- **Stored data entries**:
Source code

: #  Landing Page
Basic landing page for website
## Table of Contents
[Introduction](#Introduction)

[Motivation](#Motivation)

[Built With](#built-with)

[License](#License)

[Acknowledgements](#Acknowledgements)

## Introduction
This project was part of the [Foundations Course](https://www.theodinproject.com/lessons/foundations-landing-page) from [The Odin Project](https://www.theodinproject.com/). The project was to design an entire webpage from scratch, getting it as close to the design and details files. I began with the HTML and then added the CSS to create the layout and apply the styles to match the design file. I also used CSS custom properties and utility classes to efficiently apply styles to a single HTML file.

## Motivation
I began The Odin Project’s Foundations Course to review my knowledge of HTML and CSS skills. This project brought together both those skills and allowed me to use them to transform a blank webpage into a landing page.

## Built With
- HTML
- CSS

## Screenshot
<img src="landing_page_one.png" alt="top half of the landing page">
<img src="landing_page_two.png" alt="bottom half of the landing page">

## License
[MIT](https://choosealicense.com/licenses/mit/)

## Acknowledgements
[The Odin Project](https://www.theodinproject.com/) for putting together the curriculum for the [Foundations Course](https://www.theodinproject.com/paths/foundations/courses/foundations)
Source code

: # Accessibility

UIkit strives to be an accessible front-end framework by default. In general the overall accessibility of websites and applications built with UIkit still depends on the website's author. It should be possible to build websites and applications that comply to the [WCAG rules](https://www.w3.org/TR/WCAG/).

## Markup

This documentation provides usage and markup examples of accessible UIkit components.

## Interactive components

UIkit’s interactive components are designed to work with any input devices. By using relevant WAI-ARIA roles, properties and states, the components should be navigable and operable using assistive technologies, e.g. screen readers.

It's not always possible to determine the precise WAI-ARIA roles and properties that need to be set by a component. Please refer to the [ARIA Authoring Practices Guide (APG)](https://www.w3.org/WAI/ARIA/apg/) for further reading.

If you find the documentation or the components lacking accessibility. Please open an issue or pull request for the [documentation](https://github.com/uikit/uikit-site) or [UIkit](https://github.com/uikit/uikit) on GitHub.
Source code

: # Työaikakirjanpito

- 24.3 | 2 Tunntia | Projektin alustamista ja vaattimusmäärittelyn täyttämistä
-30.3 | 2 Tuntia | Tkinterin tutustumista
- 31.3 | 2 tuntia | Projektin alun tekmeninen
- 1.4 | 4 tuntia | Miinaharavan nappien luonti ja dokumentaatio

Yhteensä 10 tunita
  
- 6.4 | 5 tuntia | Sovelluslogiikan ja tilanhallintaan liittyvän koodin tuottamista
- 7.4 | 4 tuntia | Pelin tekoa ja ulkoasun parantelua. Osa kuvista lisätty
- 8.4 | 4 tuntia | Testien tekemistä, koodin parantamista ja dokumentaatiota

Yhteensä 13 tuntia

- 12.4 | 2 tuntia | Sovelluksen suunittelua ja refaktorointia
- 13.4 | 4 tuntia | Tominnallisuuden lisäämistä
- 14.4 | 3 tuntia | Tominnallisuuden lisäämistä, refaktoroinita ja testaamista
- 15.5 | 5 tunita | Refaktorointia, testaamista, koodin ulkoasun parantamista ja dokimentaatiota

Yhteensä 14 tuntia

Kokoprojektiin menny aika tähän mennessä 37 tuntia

- **TASK**: From the entries above, copy out every line where the string "that" appears.

- **ANSWER FOR THE TASK**:
UIkit strives to be an accessible front-end framework by default. In general the overall accessibility of websites and applications built with UIkit still depends on the website's author. It should be possible to build websites and applications that comply to the [WCAG rules](https://www.w3.org/TR/WCAG/).
It's not always possible to determine the precise WAI-ARIA roles and properties that need to be set by a component. Please refer to the [ARIA Authoring Practices Guide (APG)](https://www.w3.org/WAI/ARIA/apg/) for further reading.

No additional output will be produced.